I’ve long been fond of old myths and fables and non-Disney adaptations of them. Thus when I come across a comic that has the feel of the fables of old, I quickly devour them. Saijiki Stories (comprised of Autumnside and its sequel Winterside) is one such mythic adaptation, taking elements of various myths (such as myths on why crows are black and the various legends about wolves) and mixing them into a new venue that in some ways creates a new myth for future generations. Nor does cartoonist Leanne Opaskar just rehash old stories; instead, Saijiki Stories takes familiar elements and weaves them into entirely new tales.
The first chapter of Saijiki Stories, Autumnside, is your basic adventure quest. It tells the tale of a young girl named Mala and her pumpkin-headed companion Jack Bales who have come across a glowing floating rock. After bringing the stone home to Mala’s mother, who doesn’t know what it is, she and Jack go off on a quest to discover what this stone is. The story follows a classic three-part format, with Mala facing three trials and encountering an antagonist (who seeks to stone for itself) three times as well. The conclusion of Autumnside is very reminiscent of several myths I’ve read (and which I won’t spoil for new readers) and wraps up nicely.
The second chapter of Saijiki Stories, Winterside, continues along the same venue as Autumnside. It continues Mala’s adventures, and several characters from Autumnside appear in the new story. Interestingly, Mala’s companion for Winterside is the Crow Paradigm Karasu, partly because Jack (being a sentient mobile vegetable) can’t go outside during the winter. Instead of a floating glowing rock, the quest this time about is finding the witch Baba Yaga (of Slavic folklore), who has been causing the winter to be especially harsh. Much as before, the story has three trials for Mala; to find Baba Yaga’s three lodgers (though the first has not yet been found at this time).

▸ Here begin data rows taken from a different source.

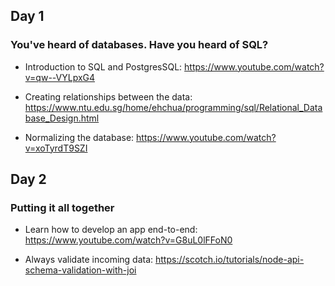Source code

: ## Day 1


### You've heard of databases. Have you heard of SQL?

- Introduction to SQL and PostgresSQL: https://www.youtube.com/watch?v=qw--VYLpxG4

- Creating relationships between the data: https://www.ntu.edu.sg/home/ehchua/programming/sql/Relational_Database_Design.html

- Normalizing the database: https://www.youtube.com/watch?v=xoTyrdT9SZI


## Day 2


### Putting it all together

- Learn how to develop an app end-to-end: https://www.youtube.com/watch?v=G8uL0lFFoN0

- Always validate incoming data: https://scotch.io/tutorials/node-api-schema-validation-with-joi
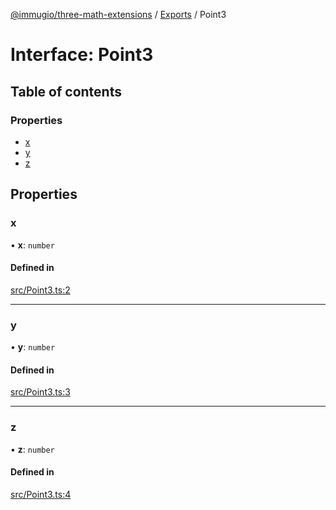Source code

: [@immugio/three-math-extensions](../README.md) / [Exports](../modules.md) / Point3

# Interface: Point3

## Table of contents

### Properties

- [x](Point3.md#x)
- [y](Point3.md#y)
- [z](Point3.md#z)

## Properties

### x

• **x**: `number`

#### Defined in

[src/Point3.ts:2](https://github.com/Immugio/three-math-extensions/blob/66cba15/src/Point3.ts#L2)

___

### y

• **y**: `number`

#### Defined in

[src/Point3.ts:3](https://github.com/Immugio/three-math-extensions/blob/66cba15/src/Point3.ts#L3)

___

### z

• **z**: `number`

#### Defined in

[src/Point3.ts:4](https://github.com/Immugio/three-math-extensions/blob/66cba15/src/Point3.ts#L4)
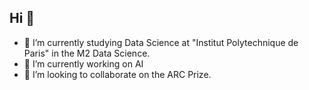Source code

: ## Hi 👋
- 🌱 I’m currently studying Data Science at "Institut Polytechnique de Paris" in the M2 Data Science.
- 🔭 I’m currently working on AI
- 👯 I’m looking to collaborate on the ARC Prize.



<!--
**EdwinRou/EdwinRou** is a ✨ _special_ ✨ repository because its `README.md` (this file) appears on your GitHub profile.

Here are some ideas to get you started:

- 🔭 I’m currently working on ...
- 🌱 I’m currently learning ...
- 👯 I’m looking to collaborate on ...
- 🤔 I’m looking for help with ...
- 💬 Ask me about ...
- 📫 How to reach me: ...
- 😄 Pronouns: ...
- ⚡ Fun fact: ...
-->
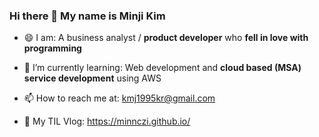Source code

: ### Hi there 👋 My name is Minji Kim

- 😄 I am: A business analyst / **product developer** who **fell in love with programming**
- 🌱 I’m currently learning: Web development and **cloud based (MSA) service development** using AWS

- 📫 How to reach me at: kmj1995kr@gmail.com
- 💬 My TIL Vlog: https://minnczi.github.io/


<!--
**minnczi/minnczi** is a ✨ _special_ ✨ repository because its `README.md` (this file) appears on your GitHub profile.

Here are some ideas to get you started:

- 🔭 I’m currently working on ...
- 🌱 I’m currently learning ...
- 👯 I’m looking to collaborate on ...
- 🤔 I’m looking for help with ...
- 💬 Ask me about ...
- 📫 How to reach me: ...
- 😄 Pronouns: ...
- ⚡ Fun fact: ...
-->
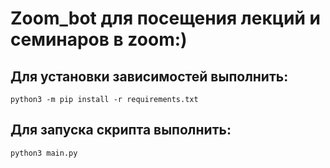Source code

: # Zoom_bot для посещения лекций и семинаров в zoom:)

## Для установки зависимостей выполнить:

    python3 -m pip install -r requirements.txt

## Для запуска скрипта выполнить:
    
    python3 main.py
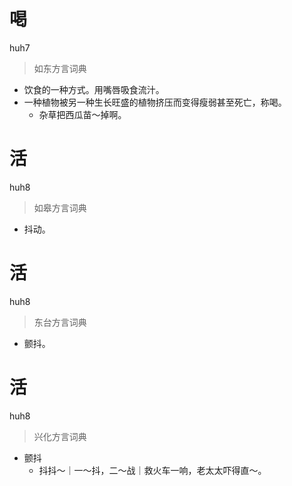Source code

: # 喝
huh7
> 如东方言词典
- 饮食的一种方式。用嘴唇吸食流汁。
- 一种植物被另一种生长旺盛的植物挤压而变得瘦弱甚至死亡，称喝。
  - 杂草把西瓜苗～掉啊。

# 活
huh8
> 如皋方言词典
- 抖动。

# 活
huh8
> 东台方言词典
- 颤抖。

# 活
huh8
> 兴化方言词典
- 颤抖
  - 抖抖～｜一～抖，二～战｜救火车一响，老太太吓得直～。
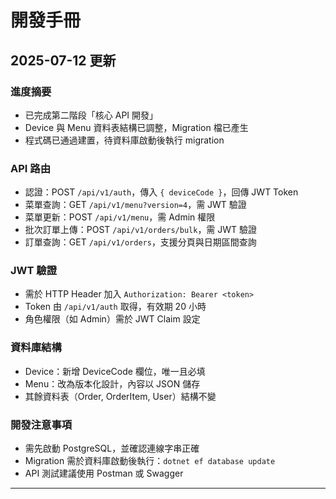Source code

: # 開發手冊

## 2025-07-12 更新

### 進度摘要
- 已完成第二階段「核心 API 開發」
- Device 與 Menu 資料表結構已調整，Migration 檔已產生
- 程式碼已通過建置，待資料庫啟動後執行 migration

### API 路由
- 認證：POST `/api/v1/auth`，傳入 `{ deviceCode }`，回傳 JWT Token
- 菜單查詢：GET `/api/v1/menu?version=4`，需 JWT 驗證
- 菜單更新：POST `/api/v1/menu`，需 Admin 權限
- 批次訂單上傳：POST `/api/v1/orders/bulk`，需 JWT 驗證
- 訂單查詢：GET `/api/v1/orders`，支援分頁與日期區間查詢

### JWT 驗證
- 需於 HTTP Header 加入 `Authorization: Bearer <token>`
- Token 由 `/api/v1/auth` 取得，有效期 20 小時
- 角色權限（如 Admin）需於 JWT Claim 設定

### 資料庫結構
- Device：新增 DeviceCode 欄位，唯一且必填
- Menu：改為版本化設計，內容以 JSON 儲存
- 其餘資料表（Order, OrderItem, User）結構不變

### 開發注意事項
- 需先啟動 PostgreSQL，並確認連線字串正確
- Migration 需於資料庫啟動後執行：`dotnet ef database update`
- API 測試建議使用 Postman 或 Swagger

--- 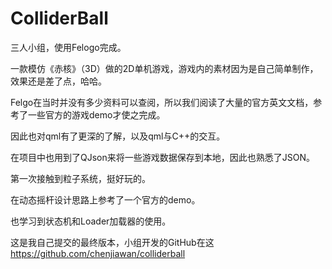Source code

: # ColliderBall
三人小组，使用Felogo完成。

一款模仿《赤核》（3D）做的2D单机游戏，游戏内的素材因为是自己简单制作，效果还是差了点，哈哈。

Felgo在当时并没有多少资料可以查阅，所以我们阅读了大量的官方英文文档，参考了一些官方的游戏demo才使之完成。

因此也对qml有了更深的了解，以及qml与C++的交互。

在项目中也用到了QJson来将一些游戏数据保存到本地，因此也熟悉了JSON。

第一次接触到粒子系统，挺好玩的。

在动态摇杆设计思路上参考了一个官方的demo。

也学习到状态机和Loader加载器的使用。

这是我自己提交的最终版本，小组开发的GitHub在这 https://github.com/chenjiawan/colliderball



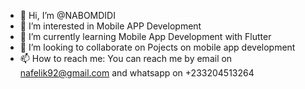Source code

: - 👋 Hi, I’m @NABOMDIDI
- 👀 I’m interested in Mobile APP Development
- 🌱 I’m currently learning Mobile App Development with Flutter
- 💞️ I’m looking to collaborate on Pojects on mobile app development
- 📫 How to reach me: You can reach me by email on nafelik92@gmail.com and whatsapp  on +233204513264

<!---
NABOMDIDI/NABOMDIDI is a ✨ special ✨ repository because its `README.md` (this file) appears on your GitHub profile.
You can click the Preview link to take a look at your changes.
--->
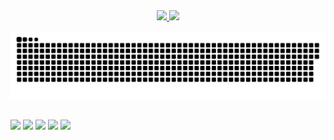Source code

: <div align="center">
  
  
<a href="https://github.com/sxtnxd">
  <img height="180em" src="https://github-readme-stats.vercel.app/api?username=sxtnxd&show_icons=true&theme=dracula&include_all_commits=true&count_private=true"/>
  <img height="180em" src="https://github-readme-stats.vercel.app/api/top-langs/?username=sxtnxd&layout=compact&langs_count=7&theme=dracula"/>
    
</div>
  
  
 
 
<div> 
 
  ![Snake animation](https://github.com/sxtnxd/sxtnxd/blob/output/github-contribution-grid-snake.svg)
  ##
  <a href="https://www.instagram.com/dzntzs/" target="_blank"><img src="https://img.shields.io/badge/-Instagram-%23E4405F?style=for-the-badge&logo=instagram&logoColor=white" target="_blank"></a>
 	<a href="https://www.linkedin.com/in/emilly-dantas-de-paula-e-silva-7b3345203/" target="_blank"><img src="https://img.shields.io/badge/LinkedIn-0077B5?style=for-the-badge&logo=linkedin&logoColor=white" target="_blank"></a>
 <a href="https://www.reddit.com/user/sxtnxdd" target="_blank"><img src="https://img.shields.io/badge/Reddit-FF4500?style=for-the-badge&logo=reddit&logoColor=white" target="_blank"></a> 
  <a href = "mailto:emillydpes@gmail.com"><img src="https://img.shields.io/badge/-Gmail-%23333?style=for-the-badge&logo=gmail&logoColor=white" target="_blank"></a>
  <a href = "https://open.spotify.com/user/313g6ar6tqdzwpaf4e4x5plfwyay"><img src="https://img.shields.io/badge/Spotify-1ED760?&style=for-the-badge&logo=spotify&logoColor=white" target="_blank"></a>
 
</div>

Saijiki Stories remains a fairly stylized story, using a classic frame storytelling structure. Despite the predictability of its primary plot structure, the imagination behind the retelling of classic myths and folklore and the characters themselves help keep the comic from becoming cliché. The art may be simplistic compared to some older comics, but the simplicity works within the mythic framework of the story. The only real flaw (if you can call it one) is the pacing of the story; I found the archives to be slow in places, and some readers may find the slow pace annoying when they finish the archives and start waiting for updates. But these are relatively minor aspects to a comic that shows considerable imagination and is a refreshing break from the Tolkienesque fantasies and the multitudes of dramatic fiction out on the web.